Exercise:
Pictures are to be left out, and only the lines below starting at the one with "X97750000Y-78212500D03*" and ending at the one with "X206054960Y-111295180D01*" are to be reproduced, each exactly, both ends included.

Extracted data entries:
··········

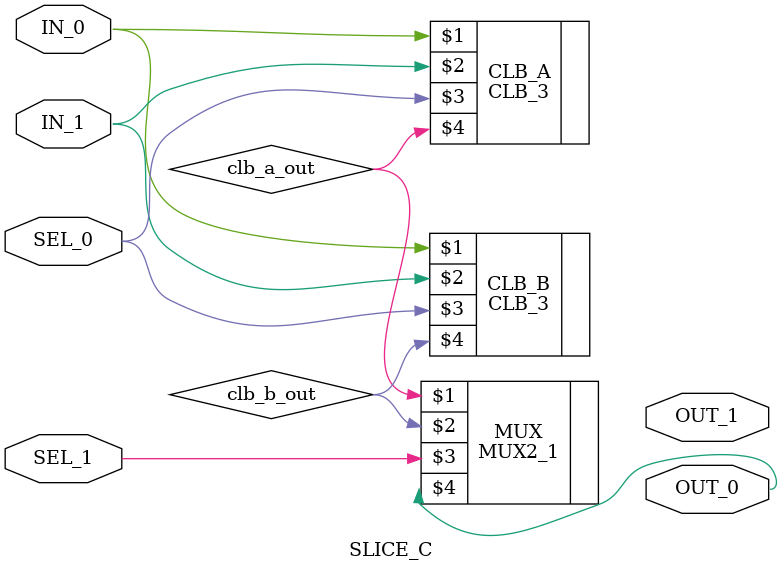
<source format=sv>
`timescale 1ns / 1ps

module SLICE_C(
    input IN_0,
    input IN_1,
    input SEL_0,
    input SEL_1,
    output OUT_0,
    output OUT_1
    );
    
    logic clb_a_out,clb_b_out;
    
    CLB_3 CLB_A(IN_0,IN_1,SEL_0,clb_a_out);
    CLB_3 CLB_B(IN_0,IN_1,SEL_0,clb_b_out);
    
    MUX2_1 MUX(clb_a_out,clb_b_out,SEL_1,OUT_0);
    
    //TODO ADD LATCH
    
endmodule

</source>
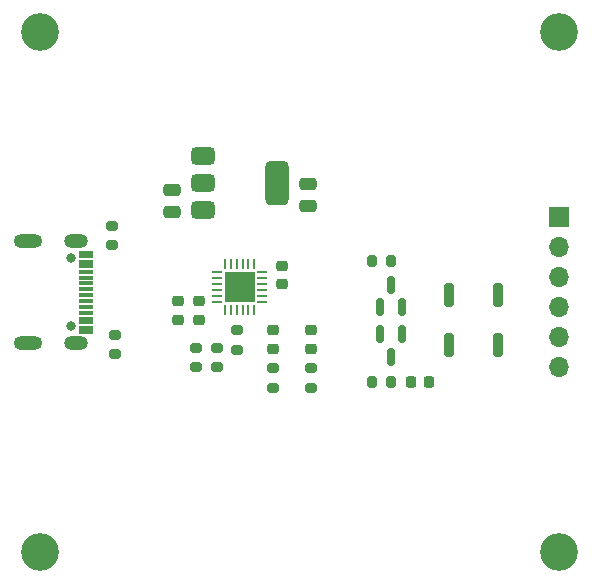
<source format=gbr>
%TF.GenerationSoftware,KiCad,Pcbnew,8.0.2*%
%TF.CreationDate,2024-06-01T19:49:29+09:00*%
%TF.ProjectId,esp8266writer,65737038-3236-4367-9772-697465722e6b,rev?*%
%TF.SameCoordinates,Original*%
%TF.FileFunction,Soldermask,Top*%
%TF.FilePolarity,Negative*%
%FSLAX46Y46*%
G04 Gerber Fmt 4.6, Leading zero omitted, Abs format (unit mm)*
G04 Created by KiCad (PCBNEW 8.0.2) date 2024-06-01 19:49:29*
%MOMM*%
%LPD*%
G01*
G04 APERTURE LIST*
G04 Aperture macros list*
%AMRoundRect*
0 Rectangle with rounded corners*
0 $1 Rounding radius*
0 $2 $3 $4 $5 $6 $7 $8 $9 X,Y pos of 4 corners*
0 Add a 4 corners polygon primitive as box body*
4,1,4,$2,$3,$4,$5,$6,$7,$8,$9,$2,$3,0*
0 Add four circle primitives for the rounded corners*
1,1,$1+$1,$2,$3*
1,1,$1+$1,$4,$5*
1,1,$1+$1,$6,$7*
1,1,$1+$1,$8,$9*
0 Add four rect primitives between the rounded corners*
20,1,$1+$1,$2,$3,$4,$5,0*
20,1,$1+$1,$4,$5,$6,$7,0*
20,1,$1+$1,$6,$7,$8,$9,0*
20,1,$1+$1,$8,$9,$2,$3,0*%
G04 Aperture macros list end*
%ADD10RoundRect,0.225000X-0.250000X0.225000X-0.250000X-0.225000X0.250000X-0.225000X0.250000X0.225000X0*%
%ADD11RoundRect,0.200000X0.275000X-0.200000X0.275000X0.200000X-0.275000X0.200000X-0.275000X-0.200000X0*%
%ADD12RoundRect,0.200000X-0.275000X0.200000X-0.275000X-0.200000X0.275000X-0.200000X0.275000X0.200000X0*%
%ADD13RoundRect,0.200000X0.200000X0.800000X-0.200000X0.800000X-0.200000X-0.800000X0.200000X-0.800000X0*%
%ADD14RoundRect,0.200000X0.200000X0.275000X-0.200000X0.275000X-0.200000X-0.275000X0.200000X-0.275000X0*%
%ADD15RoundRect,0.062500X-0.350000X-0.062500X0.350000X-0.062500X0.350000X0.062500X-0.350000X0.062500X0*%
%ADD16RoundRect,0.062500X-0.062500X-0.350000X0.062500X-0.350000X0.062500X0.350000X-0.062500X0.350000X0*%
%ADD17R,2.600000X2.600000*%
%ADD18RoundRect,0.218750X-0.256250X0.218750X-0.256250X-0.218750X0.256250X-0.218750X0.256250X0.218750X0*%
%ADD19RoundRect,0.150000X0.150000X-0.587500X0.150000X0.587500X-0.150000X0.587500X-0.150000X-0.587500X0*%
%ADD20RoundRect,0.250000X0.475000X-0.250000X0.475000X0.250000X-0.475000X0.250000X-0.475000X-0.250000X0*%
%ADD21C,0.800000*%
%ADD22R,1.270000X0.300000*%
%ADD23O,2.000000X1.200000*%
%ADD24O,2.400000X1.200000*%
%ADD25RoundRect,0.250000X-0.475000X0.250000X-0.475000X-0.250000X0.475000X-0.250000X0.475000X0.250000X0*%
%ADD26C,3.200000*%
%ADD27RoundRect,0.225000X-0.225000X-0.250000X0.225000X-0.250000X0.225000X0.250000X-0.225000X0.250000X0*%
%ADD28RoundRect,0.375000X-0.625000X-0.375000X0.625000X-0.375000X0.625000X0.375000X-0.625000X0.375000X0*%
%ADD29RoundRect,0.500000X-0.500000X-1.400000X0.500000X-1.400000X0.500000X1.400000X-0.500000X1.400000X0*%
%ADD30RoundRect,0.150000X-0.150000X0.587500X-0.150000X-0.587500X0.150000X-0.587500X0.150000X0.587500X0*%
%ADD31RoundRect,0.225000X0.250000X-0.225000X0.250000X0.225000X-0.250000X0.225000X-0.250000X-0.225000X0*%
%ADD32R,1.700000X1.700000*%
%ADD33O,1.700000X1.700000*%
G04 APERTURE END LIST*
D10*
%TO.C,C3*%
X91500000Y-75762500D03*
X91500000Y-77312500D03*
%TD*%
D11*
%TO.C,R4*%
X93000000Y-81362500D03*
X93000000Y-79712500D03*
%TD*%
D12*
%TO.C,R5*%
X94750000Y-78212500D03*
X94750000Y-79862500D03*
%TD*%
D13*
%TO.C,SW1*%
X116850000Y-79500000D03*
X112650000Y-79500000D03*
%TD*%
D11*
%TO.C,R1*%
X84400000Y-80225000D03*
X84400000Y-78575000D03*
%TD*%
D13*
%TO.C,SW2*%
X116850000Y-75250000D03*
X112650000Y-75250000D03*
%TD*%
D14*
%TO.C,R8*%
X107800000Y-72312500D03*
X106150000Y-72312500D03*
%TD*%
D15*
%TO.C,U1*%
X93000000Y-73287500D03*
X93000000Y-73787500D03*
X93000000Y-74287500D03*
X93000000Y-74787500D03*
X93000000Y-75287500D03*
X93000000Y-75787500D03*
D16*
X93687500Y-76475000D03*
X94187500Y-76475000D03*
X94687500Y-76475000D03*
X95187500Y-76475000D03*
X95687500Y-76475000D03*
X96187500Y-76475000D03*
D15*
X96875000Y-75787500D03*
X96875000Y-75287500D03*
X96875000Y-74787500D03*
X96875000Y-74287500D03*
X96875000Y-73787500D03*
X96875000Y-73287500D03*
D16*
X96187500Y-72600000D03*
X95687500Y-72600000D03*
X95187500Y-72600000D03*
X94687500Y-72600000D03*
X94187500Y-72600000D03*
X93687500Y-72600000D03*
D17*
X94937500Y-74537500D03*
%TD*%
D18*
%TO.C,D1*%
X101000000Y-78212500D03*
X101000000Y-79787500D03*
%TD*%
D12*
%TO.C,R6*%
X101000000Y-81425000D03*
X101000000Y-83075000D03*
%TD*%
D10*
%TO.C,C2*%
X89750000Y-75762500D03*
X89750000Y-77312500D03*
%TD*%
D19*
%TO.C,Q2*%
X106800000Y-76250000D03*
X108700000Y-76250000D03*
X107750000Y-74375000D03*
%TD*%
D12*
%TO.C,R3*%
X91250000Y-79712500D03*
X91250000Y-81362500D03*
%TD*%
D20*
%TO.C,C5*%
X89250000Y-68200000D03*
X89250000Y-66300000D03*
%TD*%
D21*
%TO.C,J1*%
X80704000Y-72110000D03*
X80704000Y-77890000D03*
D22*
X81950000Y-71650000D03*
X81950000Y-72450000D03*
X81950000Y-73750000D03*
X81950000Y-74750000D03*
X81950000Y-75250000D03*
X81950000Y-76250000D03*
X81950000Y-77550000D03*
X81950000Y-78350000D03*
X81950000Y-78050000D03*
X81950000Y-77250000D03*
X81950000Y-76750000D03*
X81950000Y-75750000D03*
X81950000Y-74250000D03*
X81950000Y-73250000D03*
X81950000Y-72750000D03*
X81950000Y-71950000D03*
D23*
X81050000Y-70680000D03*
D24*
X77050000Y-70680000D03*
D23*
X81050000Y-79318000D03*
D24*
X77050000Y-79320000D03*
%TD*%
D14*
%TO.C,R9*%
X107800000Y-82562500D03*
X106150000Y-82562500D03*
%TD*%
D25*
%TO.C,C6*%
X100750000Y-65800000D03*
X100750000Y-67700000D03*
%TD*%
D26*
%TO.C,H2*%
X122000000Y-53000000D03*
%TD*%
D27*
%TO.C,C4*%
X109450000Y-82562500D03*
X111000000Y-82562500D03*
%TD*%
D11*
%TO.C,R2*%
X84100000Y-71025000D03*
X84100000Y-69375000D03*
%TD*%
D28*
%TO.C,U2*%
X91850000Y-63450000D03*
X91850000Y-65750000D03*
D29*
X98150000Y-65750000D03*
D28*
X91850000Y-68050000D03*
%TD*%
D30*
%TO.C,Q1*%
X108700000Y-78562500D03*
X106800000Y-78562500D03*
X107750000Y-80437500D03*
%TD*%
D18*
%TO.C,D2*%
X97750000Y-78212500D03*
X97750000Y-79787500D03*
%TD*%
D26*
%TO.C,H4*%
X122000000Y-97000000D03*
%TD*%
D31*
%TO.C,C1*%
X98500000Y-74312500D03*
X98500000Y-72762500D03*
%TD*%
D26*
%TO.C,H1*%
X78000000Y-53000000D03*
%TD*%
%TO.C,H3*%
X78000000Y-97000000D03*
%TD*%
D12*
%TO.C,R7*%
X97750000Y-81425000D03*
X97750000Y-83075000D03*
%TD*%
D32*
%TO.C,J2*%
X122000000Y-68650000D03*
D33*
X122000000Y-71190000D03*
X122000000Y-73730000D03*
X122000000Y-76270000D03*
X122000000Y-78810000D03*
X122000000Y-81350000D03*
%TD*%
M02*

</source>
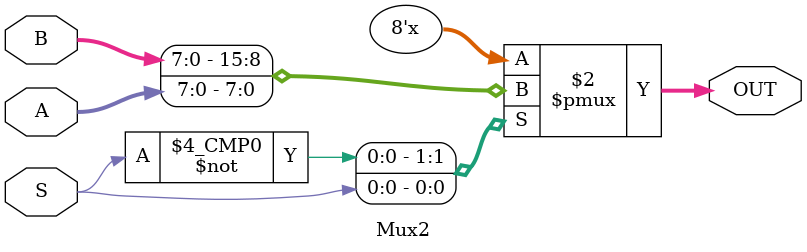
<source format=v>
module Mux2(
	input [7:0] A,
	input [7:0] B, 
	input S,
	
	output reg [7:0] OUT
);

always @(*)
	begin 
		case (S)
		
		1'b0: 
			OUT = B;
		
		1'b1: 
			OUT = A;
		
		default:
			OUT = 8'Bxxxxxxxx;
		endcase
		
	end

endmodule

</source>
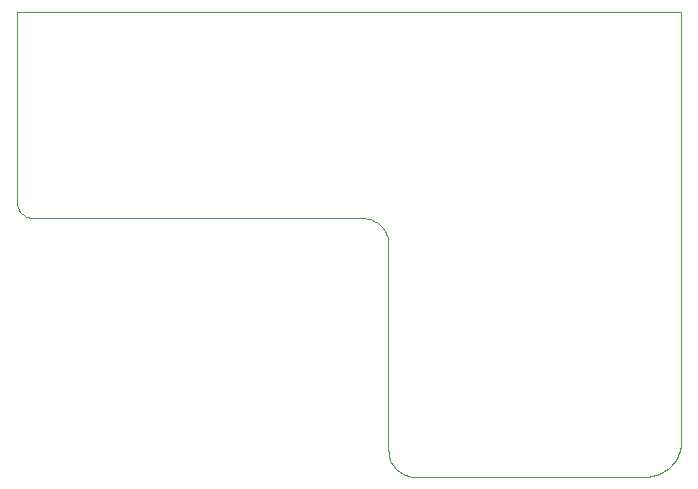
<source format=gbr>
%TF.GenerationSoftware,KiCad,Pcbnew,(6.0.0-rc1-415-g653c7b78d7)*%
%TF.CreationDate,2021-12-23T14:01:08-08:00*%
%TF.ProjectId,xyp-gpib,7879702d-6770-4696-922e-6b696361645f,rev?*%
%TF.SameCoordinates,Original*%
%TF.FileFunction,Profile,NP*%
%FSLAX46Y46*%
G04 Gerber Fmt 4.6, Leading zero omitted, Abs format (unit mm)*
G04 Created by KiCad (PCBNEW (6.0.0-rc1-415-g653c7b78d7)) date 2021-12-23 14:01:08*
%MOMM*%
%LPD*%
G01*
G04 APERTURE LIST*
%TA.AperFunction,Profile*%
%ADD10C,0.099060*%
%TD*%
G04 APERTURE END LIST*
D10*
X205493620Y-111142780D02*
X205638400Y-111168180D01*
X205638400Y-111168180D02*
X205778100Y-111201200D01*
X205778100Y-111201200D02*
X205917800Y-111241840D01*
X205917800Y-111241840D02*
X206054960Y-111295180D01*
X206054960Y-111295180D02*
X206187040Y-111353600D01*
X205204060Y-111125000D02*
X205348840Y-111130080D01*
X205348840Y-111130080D02*
X205493620Y-111142780D01*
X176728120Y-111005620D02*
X176829720Y-111048800D01*
X176829720Y-111048800D02*
X176936400Y-111081820D01*
X176936400Y-111081820D02*
X177043080Y-111104680D01*
X177152300Y-111119920D02*
X177264060Y-111125000D01*
X177264060Y-111125000D02*
X205204060Y-111125000D01*
X229016560Y-133032500D02*
X229186740Y-133035040D01*
X176113440Y-110390940D02*
X176164240Y-110490000D01*
X176448720Y-110827820D02*
X176535080Y-110896400D01*
X177043080Y-111104680D02*
X177152300Y-111119920D01*
X229186740Y-133035040D02*
X229356920Y-133029960D01*
X176629060Y-110954820D02*
X176728120Y-111005620D01*
X229356920Y-133029960D02*
X229524560Y-133014720D01*
X229524560Y-133014720D02*
X229692200Y-132989320D01*
X176222660Y-110583980D02*
X176291240Y-110670340D01*
X175999140Y-109966760D02*
X176014380Y-110075980D01*
X176164240Y-110490000D02*
X176222660Y-110583980D01*
X176070260Y-110289340D02*
X176113440Y-110390940D01*
X176014380Y-110075980D02*
X176037240Y-110182660D01*
X175994060Y-109855000D02*
X175999140Y-109966760D01*
X176291240Y-110670340D02*
X176364900Y-110754160D01*
X176364900Y-110754160D02*
X176448720Y-110827820D01*
X176535080Y-110896400D02*
X176629060Y-110954820D01*
X176037240Y-110182660D02*
X176070260Y-110289340D01*
X231434640Y-132019040D02*
X231543860Y-131889500D01*
X231739440Y-131612640D02*
X231825800Y-131465320D01*
X230647240Y-132654040D02*
X230792020Y-132567680D01*
X231825800Y-131465320D02*
X231902000Y-131315460D01*
X231902000Y-131315460D02*
X231970580Y-131160520D01*
X231195880Y-132260340D02*
X231320340Y-132143500D01*
X230497380Y-132730240D02*
X230647240Y-132654040D01*
X231970580Y-131160520D02*
X232031540Y-131003040D01*
X232031540Y-131003040D02*
X232082340Y-130840480D01*
X231320340Y-132143500D02*
X231434640Y-132019040D01*
X230342440Y-132801360D02*
X230497380Y-132730240D01*
X229859840Y-132956300D02*
X230022400Y-132913120D01*
X230022400Y-132913120D02*
X230184960Y-132862320D01*
X230931720Y-132471160D02*
X231068880Y-132369560D01*
X231068880Y-132369560D02*
X231195880Y-132260340D01*
X230792020Y-132567680D02*
X230931720Y-132471160D01*
X231543860Y-131889500D02*
X231645460Y-131754880D01*
X232122980Y-130675380D02*
X232156000Y-130510280D01*
X229692200Y-132989320D02*
X229859840Y-132956300D01*
X231645460Y-131754880D02*
X231739440Y-131612640D01*
X232082340Y-130840480D02*
X232122980Y-130675380D01*
X230184960Y-132862320D02*
X230342440Y-132801360D01*
X232156000Y-130510280D02*
X232178860Y-130342640D01*
X232178860Y-130342640D02*
X232191560Y-130172460D01*
X207431640Y-130954780D02*
X207444340Y-131099560D01*
X207444340Y-131099560D02*
X207469740Y-131244340D01*
X207469740Y-131244340D02*
X207502760Y-131384040D01*
X207502760Y-131384040D02*
X207543400Y-131523740D01*
X206438500Y-111498380D02*
X206557880Y-111584740D01*
X206966820Y-111993680D02*
X207053180Y-112113060D01*
X206776320Y-111775240D02*
X206875380Y-111881920D01*
X206187040Y-111353600D02*
X206316580Y-111422180D01*
X207383380Y-112913160D02*
X207408780Y-113057940D01*
X207309720Y-112633760D02*
X207350360Y-112773460D01*
X207408780Y-113057940D02*
X207421480Y-113202720D01*
X207421480Y-113202720D02*
X207426560Y-113347500D01*
X207053180Y-112113060D02*
X207129380Y-112234980D01*
X206316580Y-111422180D02*
X206438500Y-111498380D01*
X206669640Y-111676180D02*
X206776320Y-111775240D01*
X207129380Y-112234980D02*
X207197960Y-112364520D01*
X206875380Y-111881920D02*
X206966820Y-111993680D01*
X207256380Y-112496600D02*
X207309720Y-112633760D01*
X207350360Y-112773460D02*
X207383380Y-112913160D01*
X207426560Y-113347500D02*
X207426560Y-130810000D01*
X206557880Y-111584740D02*
X206669640Y-111676180D01*
X207197960Y-112364520D02*
X207256380Y-112496600D01*
X207426560Y-130810000D02*
X207431640Y-130954780D01*
X208295240Y-132572760D02*
X208414620Y-132659120D01*
X209214720Y-132989320D02*
X209359500Y-133014720D01*
X209359500Y-133014720D02*
X209504280Y-133027420D01*
X175994060Y-93726000D02*
X175994060Y-109855000D01*
X207723740Y-131919980D02*
X207799940Y-132044440D01*
X207977740Y-132275580D02*
X208076800Y-132382260D01*
X207655160Y-131792980D02*
X207723740Y-131919980D01*
X208076800Y-132382260D02*
X208183480Y-132481320D01*
X207799940Y-132044440D02*
X207886300Y-132163820D01*
X208539080Y-132735320D02*
X208666080Y-132803900D01*
X208666080Y-132803900D02*
X208798160Y-132862320D01*
X209504280Y-133027420D02*
X209649060Y-133032500D01*
X208935320Y-132915660D02*
X209075020Y-132956300D01*
X209649060Y-133032500D02*
X229016560Y-133032500D01*
X232191560Y-130175000D02*
X232191560Y-93726000D01*
X232191560Y-93726000D02*
X175994060Y-93726000D01*
X208414620Y-132659120D02*
X208539080Y-132735320D01*
X208798160Y-132862320D02*
X208935320Y-132915660D01*
X208183480Y-132481320D02*
X208295240Y-132572760D01*
X207886300Y-132163820D02*
X207977740Y-132275580D01*
X207596740Y-131660900D02*
X207655160Y-131792980D01*
X209075020Y-132956300D02*
X209214720Y-132989320D01*
X207543400Y-131523740D02*
X207596740Y-131660900D01*
M02*

</source>
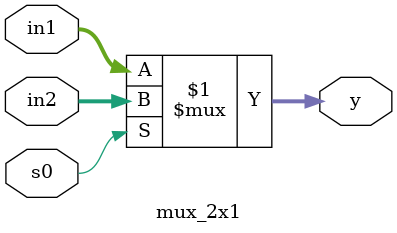
<source format=v>

module mux_2x1(in1, in2, s0, y);

    input wire [63:0]in1;
    input wire [63:0]in2;
    input wire s0;
    output wire [63:0]y;

    assign y = s0 ? in2 : in1;

endmodule
</source>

··········

Problem solution:
X97750000Y-78212500D03*
X97750000Y-79787500D03*
%TD*%
D26*
%TO.C,H4*%
X122000000Y-97000000D03*
%TD*%
D31*
%TO.C,C1*%
X98500000Y-74312500D03*
X98500000Y-72762500D03*
%TD*%
D26*
%TO.C,H1*%
X78000000Y-53000000D03*
%TD*%
%TO.C,H3*%
X78000000Y-97000000D03*
%TD*%
D12*
%TO.C,R7*%
X97750000Y-81425000D03*
X97750000Y-83075000D03*
%TD*%
D32*
%TO.C,J2*%
X122000000Y-68650000D03*
D33*
X122000000Y-71190000D03*
X122000000Y-73730000D03*
X122000000Y-76270000D03*
X122000000Y-78810000D03*
X122000000Y-81350000D03*
%TD*%
M02*

</source>
<source format=v>
module Mux2(
	input [7:0] A,
	input [7:0] B, 
	input S,
	
	output reg [7:0] OUT
);

always @(*)
	begin 
		case (S)
		
		1'b0: 
			OUT = B;
		
		1'b1: 
			OUT = A;
		
		default:
			OUT = 8'Bxxxxxxxx;
		endcase
		
	end

endmodule

</source>
<source format=gbr>
%TF.GenerationSoftware,KiCad,Pcbnew,(6.0.0-rc1-415-g653c7b78d7)*%
%TF.CreationDate,2021-12-23T14:01:08-08:00*%
%TF.ProjectId,xyp-gpib,7879702d-6770-4696-922e-6b696361645f,rev?*%
%TF.SameCoordinates,Original*%
%TF.FileFunction,Profile,NP*%
%FSLAX46Y46*%
G04 Gerber Fmt 4.6, Leading zero omitted, Abs format (unit mm)*
G04 Created by KiCad (PCBNEW (6.0.0-rc1-415-g653c7b78d7)) date 2021-12-23 14:01:08*
%MOMM*%
%LPD*%
G01*
G04 APERTURE LIST*
%TA.AperFunction,Profile*%
%ADD10C,0.099060*%
%TD*%
G04 APERTURE END LIST*
D10*
X205493620Y-111142780D02*
X205638400Y-111168180D01*
X205638400Y-111168180D02*
X205778100Y-111201200D01*
X205778100Y-111201200D02*
X205917800Y-111241840D01*
X205917800Y-111241840D02*
X206054960Y-111295180D01*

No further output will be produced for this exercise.